By: Daniel Peterson
The economic difference between the African-American communities is among the most crucial factors in the rise of Black Lives Matter, led by a new generation of college students and graduates.
In 1903, W. E. B. Du Bois, who was the leading scholar of the first half of the 20th century, defined the urgency of black social responsibility in his popular essay “The Talented Tenth” — ten being the percentage of the African-American demographic required to lead the race into an integrated, equal America. In that essay, Du Bois called for “intelligent leadership” controlled by “college-trained men” dedicated to a “thorough understanding of the mass of Negroes and their problems” for the aim of solving these problems, still so deeply established a half-century after the annulling of slavery.
Forty-five years later, Du Bois would lament, this call that had been largely ignored. He worried a lot about the increasing class divide in Black America and how the impacts of that split might affect the role of “lifting as we climb,” the motto of the National Association of Colored Women’s Clubs, describing the burden and privilege of the middle class to facilitate black empowerment.
Indeed, by 1948 Du Bois felt that the new black middle class had misremembered this noble calling. There had been, even during his college days, troublesome warning symbols: “sharp young people, who received the education is given very cheaply at Fisk University, with the distinct and single-minded idea, of seeing how much they could make out of it for themselves, and nobody else.”

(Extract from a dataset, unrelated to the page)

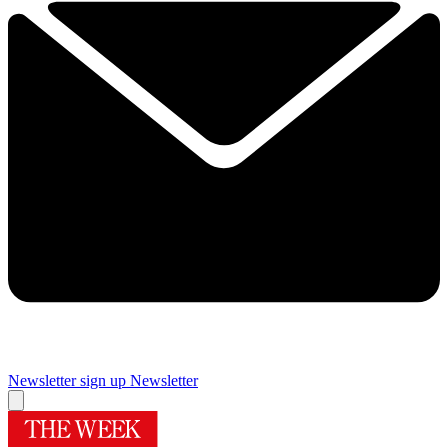
Newsletter sign up
Newsletter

Du Bois knew that any black individual at that particular time had to try a lot to overcome the barriers just to lift him/herself and family. But that was not all: Successful black individuals, he said, must recognize that their role in life was a matter of opportunity. “If such opportunity were extended and broadened, a thousand times as many Negroes could join the ranks of the educated and able, instead of sinking into poverty, disease, and crime.”
Du Bois also understood that Black America had not yet consisted of one economic or social class. Even before the emergency of the Civil War, about 11% of Black America were free, some born into families who had been free for many generations. And in 1899, when Du Bois released his seminal sociological study, “The Philadelphia Negro,” he was already noticing that these two classes had segregated into four: the middle class and above, the working people “fair to comfortable”, the poor and, contemporarily referred to as the “vicious and criminal classes.”
Du Bois would probably be surprised to witness how these classes have fared, more so, since the death of the Rev. Dr. Martin Luther King Jr. in 1968, just as new positive action programs were starting to increase the ranks of black scholars on white campuses drastically and thus to improve the class structure of Black-America.